=== Task description ===
Go to the line containing "Import Collection from" in the records below and retype from there through the final line, exactly.

=== Saved data entries ===

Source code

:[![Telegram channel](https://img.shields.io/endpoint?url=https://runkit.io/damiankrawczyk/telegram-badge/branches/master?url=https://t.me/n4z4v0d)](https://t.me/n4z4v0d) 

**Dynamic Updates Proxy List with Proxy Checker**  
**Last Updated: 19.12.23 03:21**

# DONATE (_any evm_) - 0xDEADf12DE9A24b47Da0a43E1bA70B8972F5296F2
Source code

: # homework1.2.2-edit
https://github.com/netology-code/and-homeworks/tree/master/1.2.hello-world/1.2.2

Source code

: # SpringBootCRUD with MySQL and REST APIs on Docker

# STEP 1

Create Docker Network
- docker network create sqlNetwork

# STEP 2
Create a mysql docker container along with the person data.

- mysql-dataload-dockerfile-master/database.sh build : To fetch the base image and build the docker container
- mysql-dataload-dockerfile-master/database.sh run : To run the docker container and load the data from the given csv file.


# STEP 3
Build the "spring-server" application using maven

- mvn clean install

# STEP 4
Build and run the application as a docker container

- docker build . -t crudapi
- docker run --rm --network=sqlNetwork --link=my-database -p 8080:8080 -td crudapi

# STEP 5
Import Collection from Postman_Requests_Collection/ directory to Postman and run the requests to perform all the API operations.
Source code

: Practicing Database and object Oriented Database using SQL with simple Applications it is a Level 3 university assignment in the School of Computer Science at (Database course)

=== Output below ===
Import Collection from Postman_Requests_Collection/ directory to Postman and run the requests to perform all the API operations.
Source code

: Practicing Database and object Oriented Database using SQL with simple Applications it is a Level 3 university assignment in the School of Computer Science at (Database course)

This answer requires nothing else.